**** BRANO

Il referendum comincia a far paura.
Dalla
seconda metà di aprile il referendum sull'estensione dell'art.18 è
uscito dalle catacombe, e detta l'agenda politica della sinistra e dei sindacati.
REDS. Maggio 2003.
Il referendum per l'estensione dell'art.18 comincia a far paura. Non solo gran parte di coloro che andranno a votare, a sentire i sondaggi, hanno tutta l'intenzione di votare sì, ma secondo un'indagine Eurisko del 28 aprile (pubblicata su La Repubblica del 29 aprile) anche l'arma che il fronte del no si appresta ad usare (quella dell'astensione) sembra per ora sortire scarsi effetti: il 69% degli intervistati dichiara che andrà a votare (il 18% non ci andrà, senza opinione è il 13%). I media speravano di far annegare il referendum nel loro furbesco silenzio, ma la dinamica sociale scatenatasi negli ultimi due anni, pur in una congiuntura di momentaneo riflusso ma con la forza della sua inerzia, ha imposto il referendum come la questione sulla quale sindacati e partiti di sinistra devono misurarsi. Così i media hanno dovuto far buon viso a cattivo gioco e sono stati costretti, dalla fine di aprile a caricare i cannoni nel tentativo di influenzare gli stati maggiori della sinistra, in special modo la Cgil e i Ds.
Le forze che si schierano con la classe dominante, naturalmente, non hanno alcun problema a proclamarsi per il no. Più si sgolano e più par loro di acquisire crediti presso la classe che rappresentano. Il governo, per bocca di Maroni, gioca a fare lo spaccone promuovendo fantomatici comitati per il no e dando ad intendere che sono così sicuri di vincere che non ricorreranno all'astensione. Ma una misura ha tradito la loro fifa: la scelta di non accorpare il giorno del referendum con quello delle amministrative, in modo da assicurarsi che non troppa gente vada a votare. La Confindustria non ha tanta voglia di giochini, e dunque ha dato, il 30, indicazioni a favore dell'astensione in modo da impedire il raggiungimento del quorum. La posta è troppo alta, non hanno voglia di scherzare. Tito Boeri sulla prima pagina della Stampa, quotidiano della Fiat (29 aprile), arriva a proporre una specie di baratto per scongiurare il peggio: riconosce che in effetti subire un licenziamento in una ditta sotto i 15 dipendenti è una sciagura in un Paese dove il malcapitato ha diritto ad una contribuzione al massimo di 9 mesi (se ha più di 50 anni, e per di più con solo il 40% dello stipendio) e dunque "se non si affronterà il problema delle tutele dei lavoratori della piccola impresa il referendum con o senza quorum rischia di tradursi in una vittoria del sì che bloccherebbe nuovamente ogni sforzo riformatore per anni come già avvenuto col referendum del maggio 2000."
Si tratta di un tema dirimente, "di classe", e dunque ogni forza politica è tenuta a schierarsi con la classe sociale i cui interessi, almeno in teoria, politicamente dovrebbe esprimere. Così all'interno dell'Ulivo, la Margherita non ha alcun problema a collocarsi seccamente per il no (obiettivo da raggiungersi anche con l'astensione): i suoi voti non dipendono dai movimenti, dal sindacato, o da un voto anche vagamente motivato da ragioni di classe. Per questa "coraggiosa" posizione non paga alcun prezzo.

********
**** DATI FORNITI

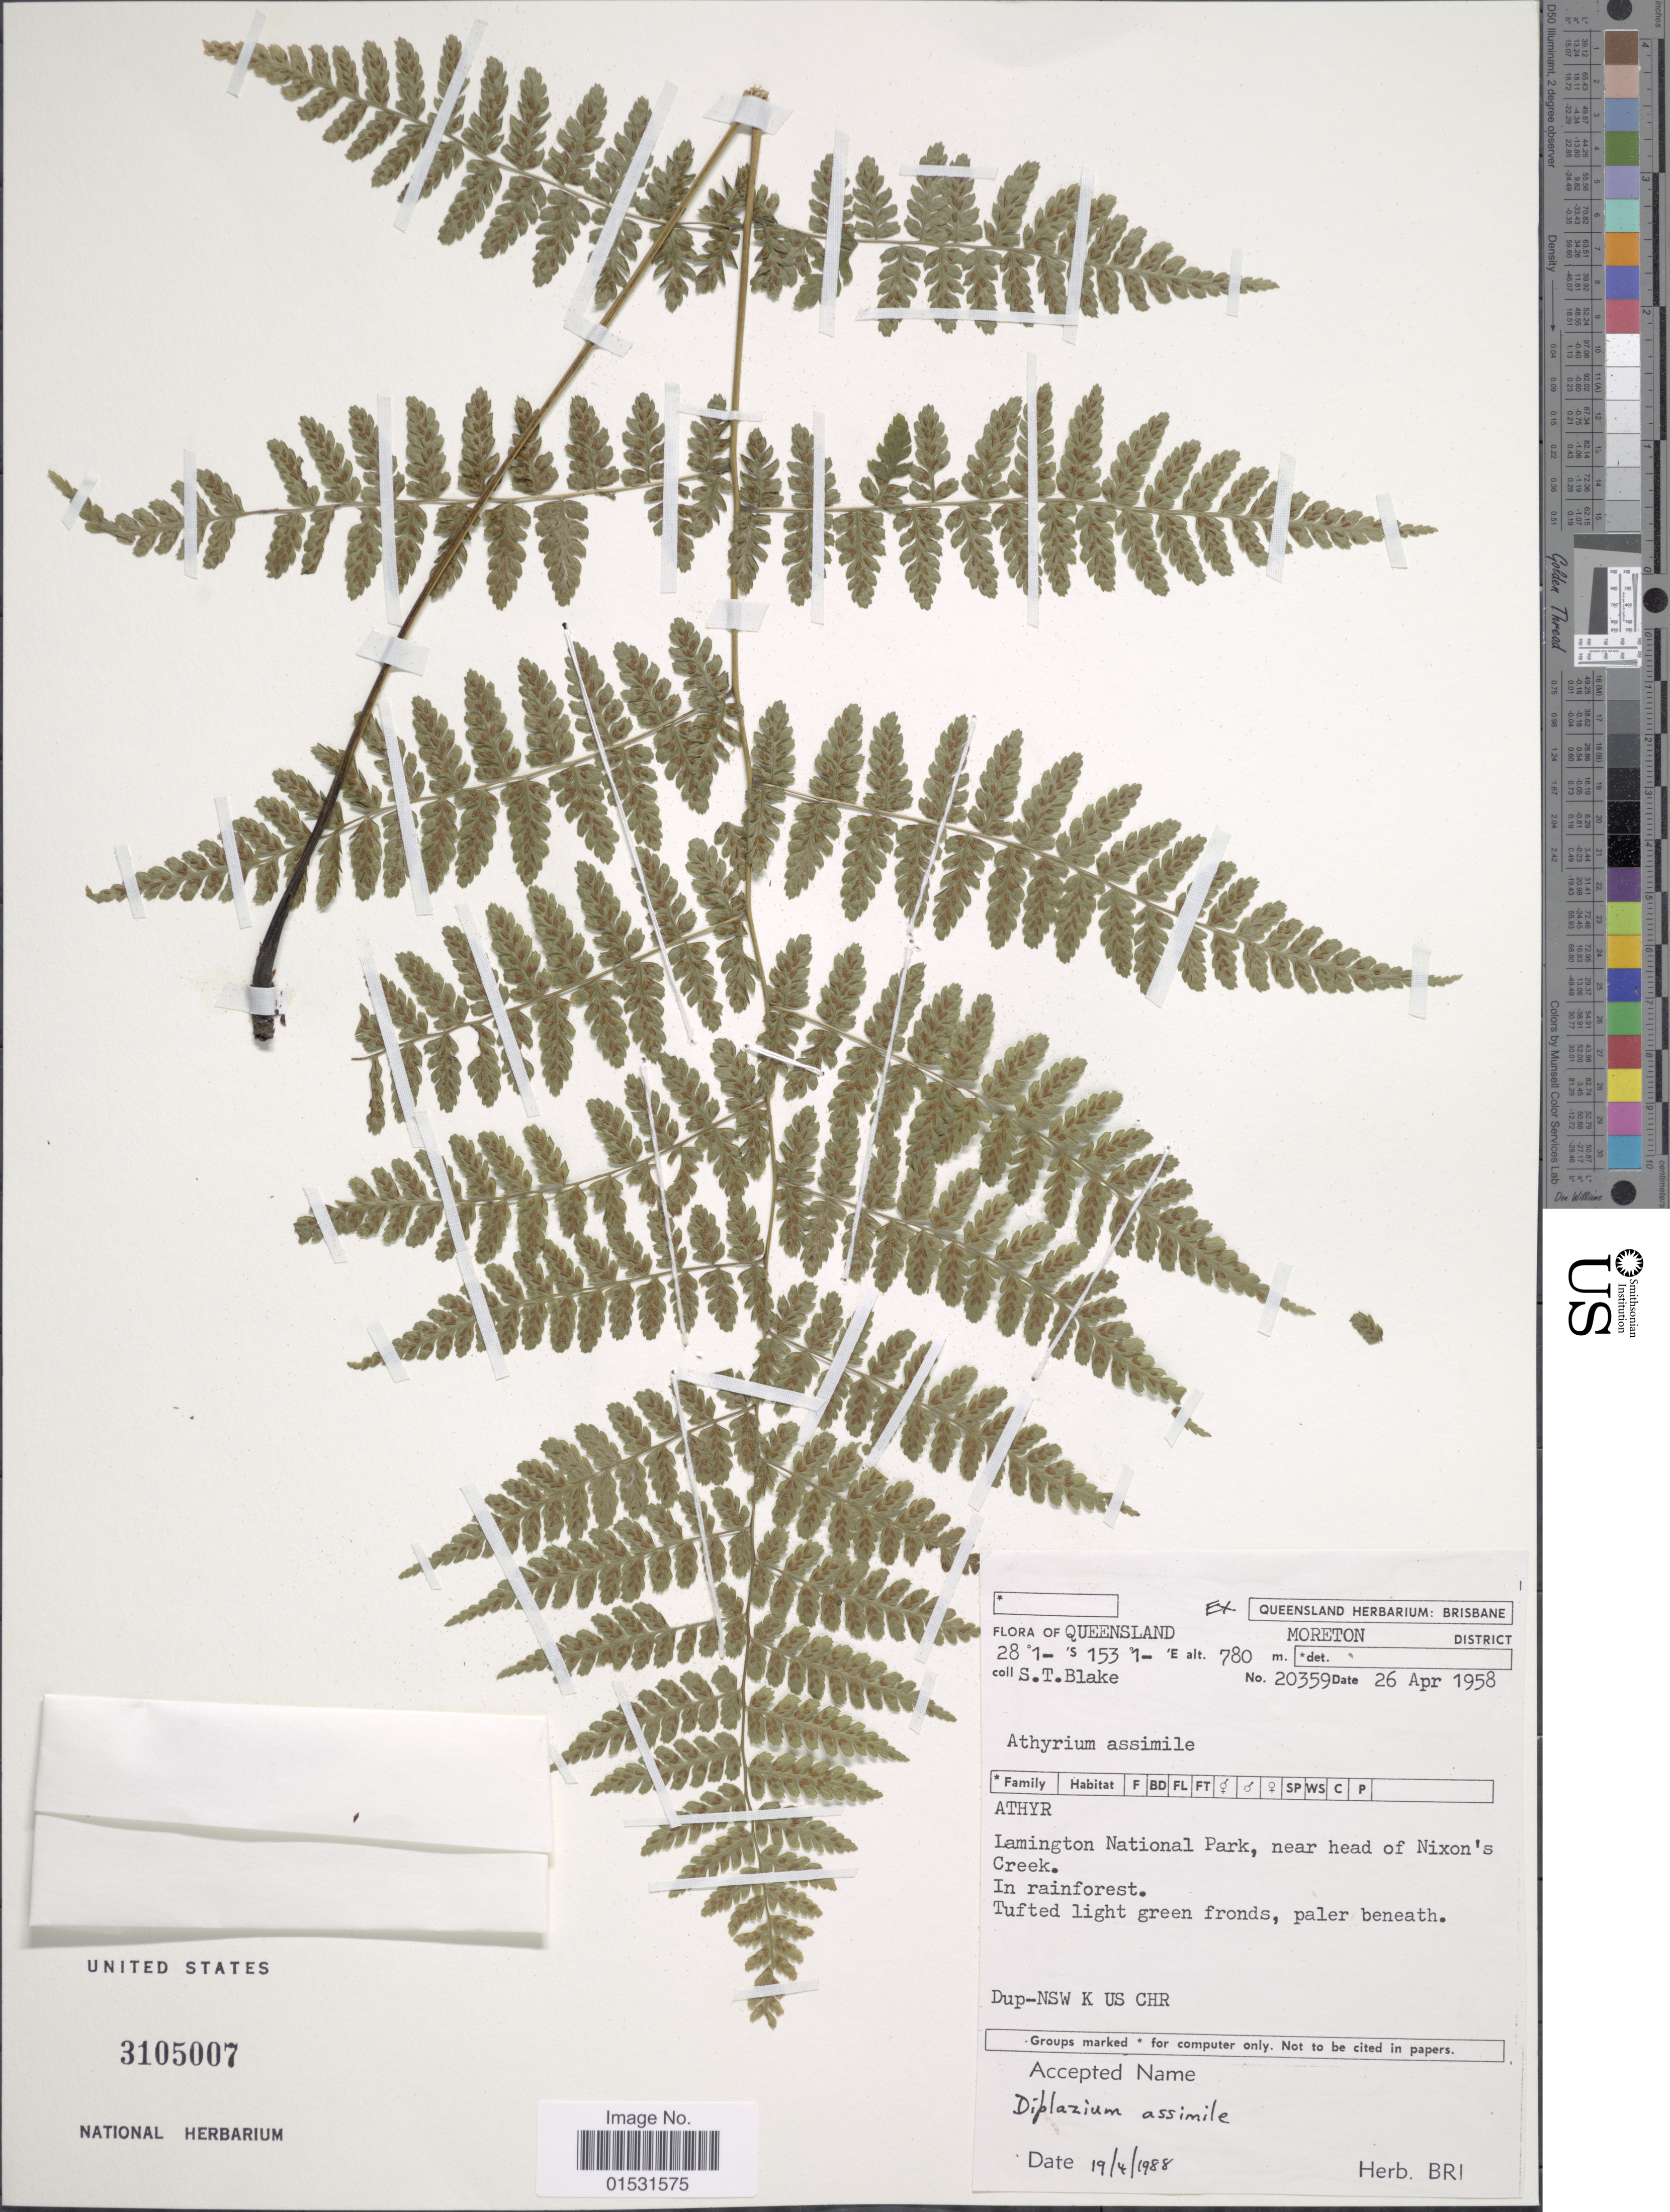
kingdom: Plantae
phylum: Tracheophyta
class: Polypodiopsida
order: Polypodiales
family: Athyriaceae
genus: Athyrium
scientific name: Athyrium assimile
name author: C. Presl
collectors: S. T. Blake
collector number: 20359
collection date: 1958-04-26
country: Australia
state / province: Queensland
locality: Moreton District. Lamington National Park, near head of Nixon's Creek.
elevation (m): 780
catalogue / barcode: US 3105007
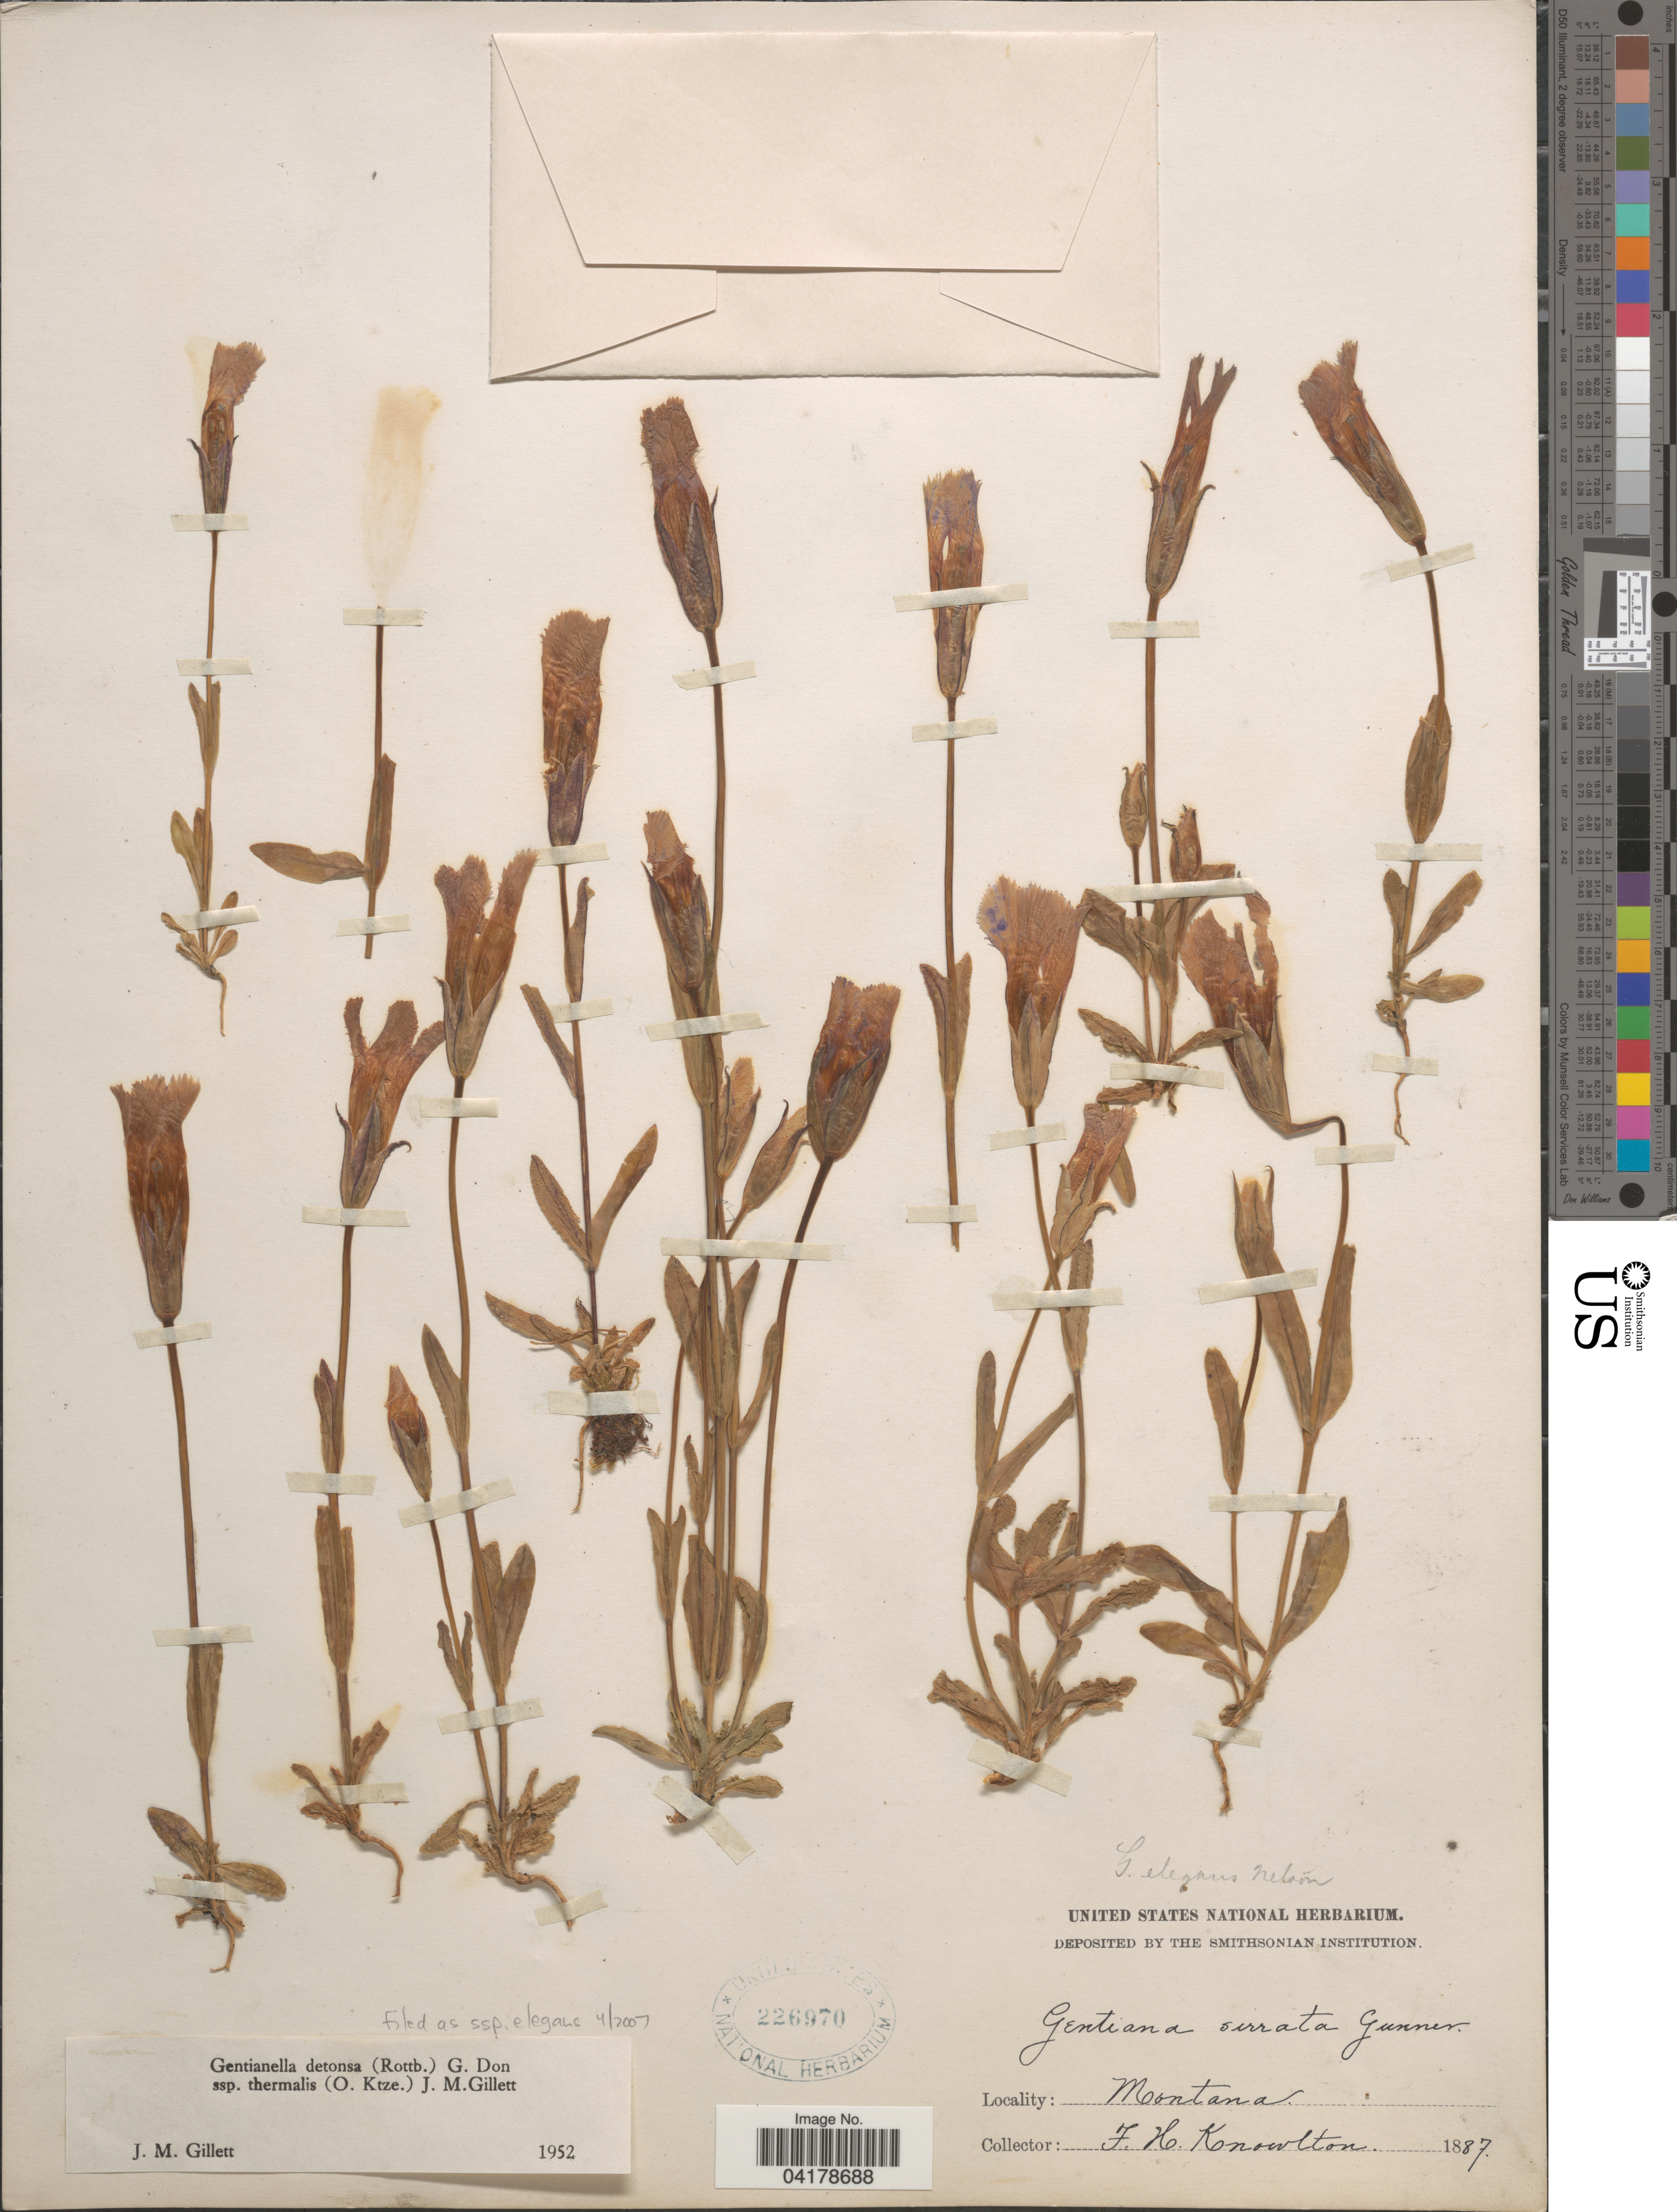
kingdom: Plantae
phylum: Tracheophyta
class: Magnoliopsida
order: Gentianales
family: Gentianaceae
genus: Gentianella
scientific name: Gentianella detonsa subsp. thermalis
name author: (Kuntze) J.M. Gillett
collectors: F. H. Knowlton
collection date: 1887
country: United States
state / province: Montana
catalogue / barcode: US 226970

********

- ESERCIZIO BREVE: Riscrivi in forma di elenco puntato il paragrafo del brano sul referendum che comincia con «Le forze che si schierano», conservandone i fatti principali.

- SOLUZIONE:
- Le forze schierate con la classe dominante si proclamano apertamente per il no.
- Il governo, per bocca di Maroni, promuove comitati per il no e lascia intendere che non ricorrerà all'astensione.
- Ha però scelto di non accorpare il giorno del referendum con quello delle amministrative, per evitare che troppa gente vada a votare.
- Il 30 la Confindustria ha dato indicazioni a favore dell'astensione, per impedire il raggiungimento del quorum.
- Sulla prima pagina della Stampa del 29 aprile, Tito Boeri propone una specie di baratto. Riconosce che un licenziamento in una ditta sotto i 15 dipendenti è una sciagura, perché la contribuzione dura al massimo 9 mesi (se si hanno più di 50 anni, e con solo il 40% dello stipendio). Avverte che, senza affrontare le tutele dei lavoratori della piccola impresa, il referendum rischia di tradursi in una vittoria del sì che bloccherebbe ogni sforzo riformatore per anni, come col referendum del maggio 2000.